Oracle America is part of Oracle Corp.
The U.S. Labour Department has has claimed that the technology company has systematically paid its white, male employees more than other workers, while unlawfully cherry picking Asian candidates in its recruitment and hiring process.
The complaint, the department says points to Oracle paying white male employees at its Redwood Shores, California headquarters more than female and non-white workers with the same job titles, even when taking into account for experience and seniority.
At the same time the Labor Department accused Oracle of favouring Asians for product development and other technical roles, resulting in discrimination against non-Asian applicants.
The administrative lawsuit is the latest from the Labor Department who are making a case against the human resources practices at major technology firms.
Oracle America receives hundreds of millions of dollars as a contractor with the federal government.

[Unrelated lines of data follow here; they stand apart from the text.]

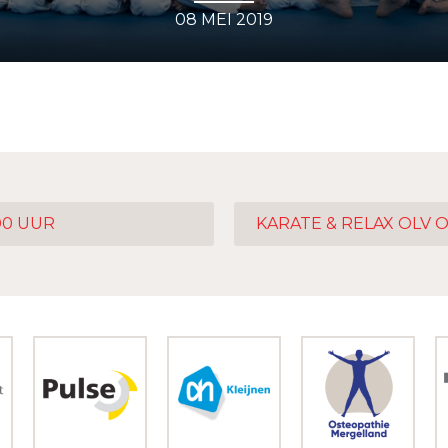
08 MEI 2019
.00 UUR
KARATE & RELAX OLV O.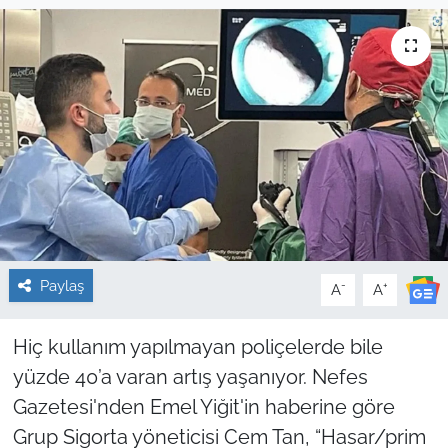
Sağlık
Güncel
Kamu Alımları
Paylaş
-
+
A
A
Hiç kullanım yapılmayan poliçelerde bile
yüzde 40’a varan artış yaşanıyor. Nefes
Gazetesi'nden Emel Yiğit'in haberine göre
Grup Sigorta yöneticisi Cem Tan, “Hasar/prim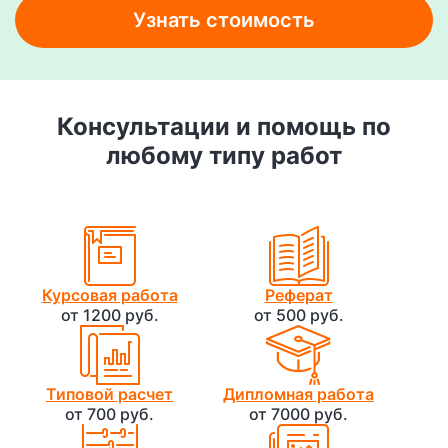
Узнать стоимость
Консультации и помощь по
любому типу работ
Курсовая работа
Реферат
от 1200 руб.
от 500 руб.
Типовой расчет
Дипломная работа
от 700 руб.
от 7000 руб.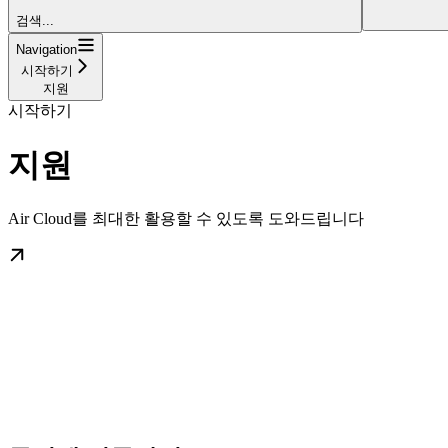
검색...
Navigation
시작하기
지원
시작하기
지원
Air Cloud를 최대한 활용할 수 있도록 도와드립니다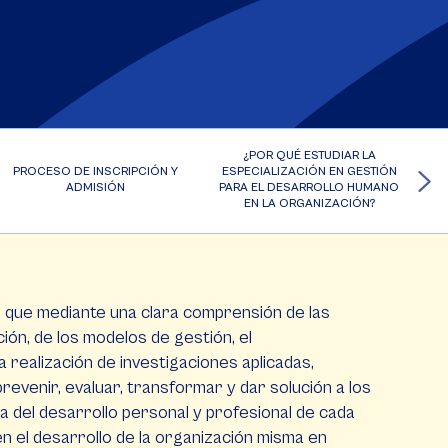
¿POR QUÉ ESTUDIAR LA
PROCESO DE INSCRIPCIÓN Y
ESPECIALIZACIÓN EN GESTIÓN
ADMISIÓN
PARA EL DESARROLLO HUMANO
EN LA ORGANIZACIÓN?
l que mediante una clara comprensión de las
ión, de los modelos de gestión, el
 realización de investigaciones aplicadas,
evenir, evaluar, transformar y dar solución a los
a del desarrollo personal y profesional de cada
en el desarrollo de la organización misma en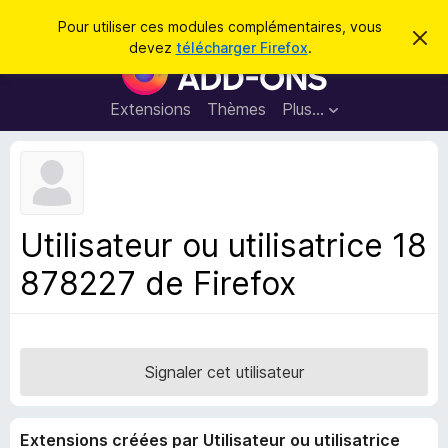
R
Connexion
Pour utiliser ces modules complémentaires, vous
C
e
devez
télécharger Firefox
.
a
M
c
c
o
h
h
e
d
Extensions
Thèmes
Plus…
e
r
u
c
r
e
l
c
m
e
e
h
s
s
e
s
p
a
Utilisateur ou utilisatrice 18
r
g
o
e
878227 de Firefox
u
r
l
e
n
Signaler cet utilisateur
a
v
Extensions créées par Utilisateur ou utilisatrice
i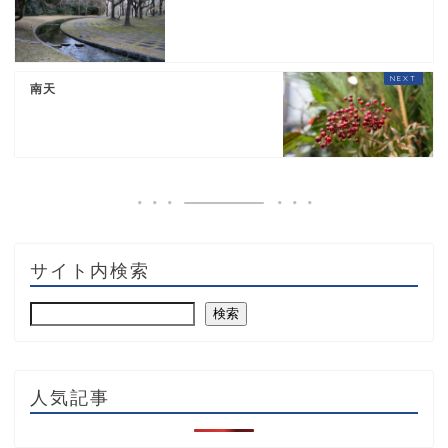
南天
サイト内検索
検索
人気記事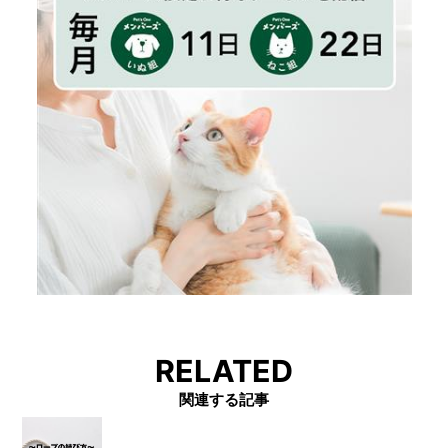
RELATED
関連する記事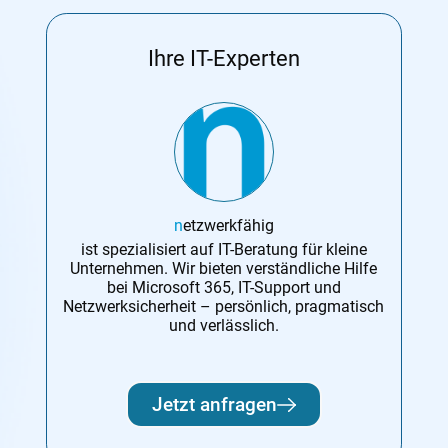
Ihre IT-Experten
n
etzwerkfähig
ist spezialisiert auf IT-Beratung für kleine
Unternehmen. Wir bieten verständliche Hilfe
bei Microsoft 365, IT-Support und
Netzwerksicherheit – persönlich, pragmatisch
und verlässlich.
Jetzt anfragen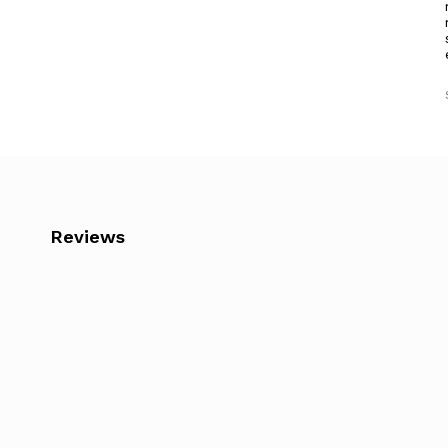
Reviews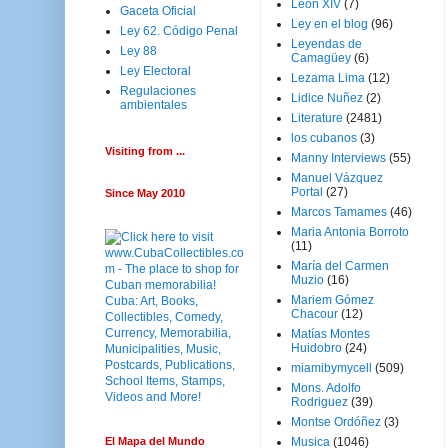
Leon XIV
(7)
Gaceta Oficial
Ley en el blog
(96)
Ley 62. Código Penal
Leyendas de
Ley 88
Camagüey
(6)
Ley Electoral
Lezama Lima
(12)
Regulaciones
Lidice Nuñez
(2)
ambientales
Literature
(2481)
los cubanos
(3)
Visiting from ...
Manny Interviews
(55)
Manuel Vázquez
Portal
(27)
Since May 2010
Marcos Tamames
(46)
Maria Antonia Borroto
(11)
María del Carmen
Muzio
(16)
Mariem Gómez
Chacour
(12)
Matías Montes
Huidobro
(24)
miamibymycell
(509)
Mons. Adolfo
Rodriguez
(39)
Montse Ordóñez
(3)
El Mapa del Mundo
Musica
(1046)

It makes software and hardware for them.
The Labor Department has subsequently warned that the lawsuit could cost Oracle hundreds of millions in federal contracts.
As a federal contractor, Oracle is barred from discriminating based on race, colour, religion, sex, sexual orientation, gender identity, national origin, disability or against military veterans.
Equally, it must allow the federal government to review records and information relevant to the company’s compliance with equal employment laws administered by OFCCP, according to the Labor Department.
This, apparently, has not been the case since 2014.
The Labour Department’s investigation began in 2014 and according to the federal agency, Oracle refused to provide data compensation for all employees, complete hiring data for certain businesses and employee complaints of discrimination
“The complaint is politically motivated, based on false allegations, and wholly without merit,” Oracle spokesman Deborah Hellinger said in a statement.
“Oracle values diversity and inclusion, and is a responsible equal opportunity and affirmative action employer. Our hiring and pay decisions are non-discriminatory and made based on legitimate business factors including experience and merit.”
Does Silicon Valley have a target on its back?
Silicon Valley’s technology companies are facing growing pressure to increase diversity. This is an issue that has pervaded the industry and despite claims by tech companies to address either the gender or race imbalance, progress has been slow.
The Oracle lawsuit is the latest example of a more aggressive Labor Department, determined to tackle this issue.
In September, for example, it filed an administrative lawsuit alleging discrimination against Asian job applicants at Palantir, a data mining company valued at $20 billion and co-founded by technology investor and Trump adviser Peter Thiel. Palantir denied the discrimination allegation.
Similarly, in January the Labor Department sued Google in a bid to compel it to turn over compensation data during an anti-discrimination audit.
>See also: Cloud data management: data protection
In a statement, Google said it has provided hundreds of thousands of records over the last year, including compensation. The company said it balked at turning over the private information of employees.
“The handful of OFCCP requests that are the subject of the complaint are overbroad in scope, or reveal confidential data, and we’ve made this clear to the OFCCP, to no avail,” the company said in a statement.
Oracle has described the claims made in the latest lawsuit as baseless, but it will be an ongoing battle.
Information Age will update readers as this story progresses.